*练习题目*.
A - 能否把给定文本中以“柔性直流技术的迅猛发展”开头的那一段改写成要点列表，并保留其主要事实？
B - 请抄录给定文本中介于“一种直流电压变换装置及其桥臂控制方法。该”与“损耗大,难以大规模推广应用。”之间的文字，首尾两处都包括在内。
C - 请根据给定文本回答以下问题：
(i) 该装置的每一相由什么组成？
(ii) 本发明涉及哪个领域？
(iii) WO2014/056540 A1号专利披露的拓扑结构必须采用什么来隔离电位？
----- 给定文本
一种直流电压变换装置及其桥臂控制方法。该装置为单相、两相或两相以上结构,每相由基本功能模块组成,基本功能模块包括串联的器件级联结构(S1,S4)和子模块级联结构。通过器件串联结构和子模块级联结构相结合,可以在无变压器的情况下实现电压变换,还可实现串联器件的软开关,并减小投资和占地。

Description

一种直流电压变换装置及其桥臂控制方法 技术领域
本发明涉及一种柔性直流输电领域的电压变换装置,具体讲涉及一种直流电压变换装置及其桥臂控制方法。
背景技术
柔性直流技术的迅猛发展使直流电网成为可能,直流电网技术无输电距离限制,不需无功补偿设备,有较强的灵活性和可控性,能为大型城市供电、海上风电接入等提供良好的解决手段,有着广阔的应用前景。
实际应用中,直流电网技术面临与交流电网类似的电压等级变换问题,而对于直流电压变换器的研究,世界范围内尚处于初步阶段。根据直流电网的特性,直流电压变换器的主要特点需求如下:
1、可实现宽范围的电压变比。直流电压等级的多样性,要求电压变换器能够实现宽范围的电压变比,能够满足不同场合的要求;
2、双向功率流动能力。由于直流电网功率调控的灵活性需求,相应的,直流电压变换器需要具备双向功率调节能力;
3、故障隔离能力。良好的直流变压器应满足在一侧发生直流故障情况下,不影响另一侧的运行,即具备故障隔离能力;
4、较低的投资、损耗和占地水平。良好的直流变压器应投资少,具备低损耗水平,同时相应的组件不宜过多导致占地过大。
针对DC-DC变换器已经有了很多的研究成果,在适用于高压领域并采用扩展性良好的模块化多电平技术方向上,“面对面”型模块化多电平变压器是最基础的拓扑形式,该拓扑占地大,而且造价高、损耗大,难以大规模推广应用。
WO2014/056540 A1的“Modular Multilevel DC/DC converter for HVDC applications”号专利披露了一种新型高压直流输电的DC-DC变压器拓扑结构,其中通过共用“面对面”拓扑中的双端子模块,有效减小了***投入的子模块数量、损耗和占地,但必须采用变压器隔离电位。
----------
----- 所给数据
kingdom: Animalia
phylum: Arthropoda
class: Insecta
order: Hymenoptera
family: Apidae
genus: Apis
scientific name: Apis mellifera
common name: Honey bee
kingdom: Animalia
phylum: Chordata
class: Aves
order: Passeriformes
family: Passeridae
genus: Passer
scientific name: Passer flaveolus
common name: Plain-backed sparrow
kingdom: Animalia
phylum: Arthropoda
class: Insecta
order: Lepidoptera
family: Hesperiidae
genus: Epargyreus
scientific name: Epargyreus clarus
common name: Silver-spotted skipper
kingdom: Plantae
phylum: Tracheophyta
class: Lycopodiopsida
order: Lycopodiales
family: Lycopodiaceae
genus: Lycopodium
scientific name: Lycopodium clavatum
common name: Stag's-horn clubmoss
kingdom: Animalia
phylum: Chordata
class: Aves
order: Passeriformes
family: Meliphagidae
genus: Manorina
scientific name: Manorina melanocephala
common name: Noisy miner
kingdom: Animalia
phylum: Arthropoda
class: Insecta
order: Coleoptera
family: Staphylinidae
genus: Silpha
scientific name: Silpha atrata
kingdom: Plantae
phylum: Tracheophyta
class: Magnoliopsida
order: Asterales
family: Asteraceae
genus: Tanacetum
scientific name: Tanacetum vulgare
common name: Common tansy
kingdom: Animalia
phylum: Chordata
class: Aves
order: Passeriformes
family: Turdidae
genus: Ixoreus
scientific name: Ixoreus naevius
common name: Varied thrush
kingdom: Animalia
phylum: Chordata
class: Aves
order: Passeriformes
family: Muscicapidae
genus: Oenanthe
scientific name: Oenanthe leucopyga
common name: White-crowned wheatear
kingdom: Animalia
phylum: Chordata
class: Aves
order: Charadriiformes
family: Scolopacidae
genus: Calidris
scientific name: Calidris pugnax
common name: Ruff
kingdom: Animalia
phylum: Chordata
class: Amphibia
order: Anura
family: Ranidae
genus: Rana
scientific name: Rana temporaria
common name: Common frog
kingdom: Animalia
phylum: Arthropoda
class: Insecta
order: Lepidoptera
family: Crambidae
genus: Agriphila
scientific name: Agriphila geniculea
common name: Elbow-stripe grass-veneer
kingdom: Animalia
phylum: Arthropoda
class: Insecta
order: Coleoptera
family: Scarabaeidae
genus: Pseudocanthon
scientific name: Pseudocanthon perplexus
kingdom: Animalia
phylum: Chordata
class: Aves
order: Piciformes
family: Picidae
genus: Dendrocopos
----------
*各题答案*.
A -
- 柔性直流技术迅猛发展，使直流电网成为可能
- 直流电网技术不受输电距离限制，也不需要无功补偿设备
- 灵活性和可控性较强
- 能为大型城市供电、海上风电接入等提供良好的解决手段，应用前景广阔

B -
一种直流电压变换装置及其桥臂控制方法。该装置为单相、两相或两相以上结构,每相由基本功能模块组成,基本功能模块包括串联的器件级联结构(S1,S4)和子模块级联结构。通过器件串联结构和子模块级联结构相结合,可以在无变压器的情况下实现电压变换,还可实现串联器件的软开关,并减小投资和占地。

Description

一种直流电压变换装置及其桥臂控制方法 技术领域
本发明涉及一种柔性直流输电领域的电压变换装置,具体讲涉及一种直流电压变换装置及其桥臂控制方法。
背景技术
柔性直流技术的迅猛发展使直流电网成为可能,直流电网技术无输电距离限制,不需无功补偿设备,有较强的灵活性和可控性,能为大型城市供电、海上风电接入等提供良好的解决手段,有着广阔的应用前景。
实际应用中,直流电网技术面临与交流电网类似的电压等级变换问题,而对于直流电压变换器的研究,世界范围内尚处于初步阶段。根据直流电网的特性,直流电压变换器的主要特点需求如下:
1、可实现宽范围的电压变比。直流电压等级的多样性,要求电压变换器能够实现宽范围的电压变比,能够满足不同场合的要求;
2、双向功率流动能力。由于直流电网功率调控的灵活性需求,相应的,直流电压变换器需要具备双向功率调节能力;
3、故障隔离能力。良好的直流变压器应满足在一侧发生直流故障情况下,不影响另一侧的运行,即具备故障隔离能力;
4、较低的投资、损耗和占地水平。良好的直流变压器应投资少,具备低损耗水平,同时相应的组件不宜过多导致占地过大。
针对DC-DC变换器已经有了很多的研究成果,在适用于高压领域并采用扩展性良好的模块化多电平技术方向上,“面对面”型模块化多电平变压器是最基础的拓扑形式,该拓扑占地大,而且造价高、损耗大,难以大规模推广应用。

C -
(i) 由基本功能模块组成。
(ii) 柔性直流输电领域。
(iii) 变压器。